Task objective:
Reproduce each line of the entries that carries "index".

Dataset records
******************************

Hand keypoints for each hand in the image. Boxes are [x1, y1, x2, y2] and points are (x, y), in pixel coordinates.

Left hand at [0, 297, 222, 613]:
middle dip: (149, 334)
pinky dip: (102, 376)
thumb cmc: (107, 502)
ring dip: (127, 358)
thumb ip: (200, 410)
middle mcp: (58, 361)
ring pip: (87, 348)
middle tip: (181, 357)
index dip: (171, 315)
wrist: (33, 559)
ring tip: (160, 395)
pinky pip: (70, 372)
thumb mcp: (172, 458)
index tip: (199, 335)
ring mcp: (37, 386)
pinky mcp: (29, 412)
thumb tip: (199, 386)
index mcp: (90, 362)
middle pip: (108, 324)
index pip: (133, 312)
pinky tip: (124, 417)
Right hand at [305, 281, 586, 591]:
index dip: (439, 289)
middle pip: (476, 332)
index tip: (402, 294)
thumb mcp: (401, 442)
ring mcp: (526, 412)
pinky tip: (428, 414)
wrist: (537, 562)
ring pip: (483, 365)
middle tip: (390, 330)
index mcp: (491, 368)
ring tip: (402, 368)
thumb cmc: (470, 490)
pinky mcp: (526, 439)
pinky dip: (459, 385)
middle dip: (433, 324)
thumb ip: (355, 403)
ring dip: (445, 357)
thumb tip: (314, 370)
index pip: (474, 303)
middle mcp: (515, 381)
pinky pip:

******************************

Result for this exercise:
index dip: (171, 315)
index tip: (199, 335)
index mcp: (90, 362)
index pip: (133, 312)
index dip: (439, 289)
index tip: (402, 294)
index mcp: (491, 368)
index pip: (474, 303)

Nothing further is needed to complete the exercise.